(TASK INSTRUCTIONS):
Nothing may differ between your reply and the listing that follows.

(DATA EXTRACTS):
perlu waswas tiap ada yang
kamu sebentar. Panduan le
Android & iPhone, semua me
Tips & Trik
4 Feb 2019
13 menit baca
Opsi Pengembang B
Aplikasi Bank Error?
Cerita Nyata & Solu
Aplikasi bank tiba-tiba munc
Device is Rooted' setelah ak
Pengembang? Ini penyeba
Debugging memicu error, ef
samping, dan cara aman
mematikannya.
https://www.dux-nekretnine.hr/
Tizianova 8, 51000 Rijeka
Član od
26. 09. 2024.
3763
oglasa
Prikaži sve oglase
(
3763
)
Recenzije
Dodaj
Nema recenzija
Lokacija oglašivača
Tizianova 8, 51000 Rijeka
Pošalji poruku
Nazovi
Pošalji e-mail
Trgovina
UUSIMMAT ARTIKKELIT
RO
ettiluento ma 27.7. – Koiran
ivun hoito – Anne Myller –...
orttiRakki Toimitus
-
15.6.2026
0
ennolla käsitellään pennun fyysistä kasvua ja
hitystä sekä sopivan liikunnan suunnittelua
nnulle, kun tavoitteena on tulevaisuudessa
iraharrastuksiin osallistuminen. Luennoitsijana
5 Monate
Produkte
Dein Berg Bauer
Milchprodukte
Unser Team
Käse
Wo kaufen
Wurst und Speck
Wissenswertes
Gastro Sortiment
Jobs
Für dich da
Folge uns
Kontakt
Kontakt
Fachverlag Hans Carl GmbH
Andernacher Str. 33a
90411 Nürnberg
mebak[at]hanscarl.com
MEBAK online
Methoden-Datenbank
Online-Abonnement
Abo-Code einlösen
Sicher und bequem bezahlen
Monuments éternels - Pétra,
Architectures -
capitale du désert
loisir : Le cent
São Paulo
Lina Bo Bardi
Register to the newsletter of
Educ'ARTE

(COMPLETED TASK):
perlu waswas tiap ada yang
kamu sebentar. Panduan le
Android & iPhone, semua me
Tips & Trik
4 Feb 2019
13 menit baca
Opsi Pengembang B
Aplikasi Bank Error?
Cerita Nyata & Solu
Aplikasi bank tiba-tiba munc
Device is Rooted' setelah ak
Pengembang? Ini penyeba
Debugging memicu error, ef
samping, dan cara aman
mematikannya.
https://www.dux-nekretnine.hr/
Tizianova 8, 51000 Rijeka
Član od
26. 09. 2024.
3763
oglasa
Prikaži sve oglase
(
3763
)
Recenzije
Dodaj
Nema recenzija
Lokacija oglašivača
Tizianova 8, 51000 Rijeka
Pošalji poruku
Nazovi
Pošalji e-mail
Trgovina
UUSIMMAT ARTIKKELIT
RO
ettiluento ma 27.7. – Koiran
ivun hoito – Anne Myller –...
orttiRakki Toimitus
-
15.6.2026
0
ennolla käsitellään pennun fyysistä kasvua ja
hitystä sekä sopivan liikunnan suunnittelua
nnulle, kun tavoitteena on tulevaisuudessa
iraharrastuksiin osallistuminen. Luennoitsijana
5 Monate
Produkte
Dein Berg Bauer
Milchprodukte
Unser Team
Käse
Wo kaufen
Wurst und Speck
Wissenswertes
Gastro Sortiment
Jobs
Für dich da
Folge uns
Kontakt
Kontakt
Fachverlag Hans Carl GmbH
Andernacher Str. 33a
90411 Nürnberg
mebak[at]hanscarl.com
MEBAK online
Methoden-Datenbank
Online-Abonnement
Abo-Code einlösen
Sicher und bequem bezahlen
Monuments éternels - Pétra,
Architectures -
capitale du désert
loisir : Le cent
São Paulo
Lina Bo Bardi
Register to the newsletter of
Educ'ARTE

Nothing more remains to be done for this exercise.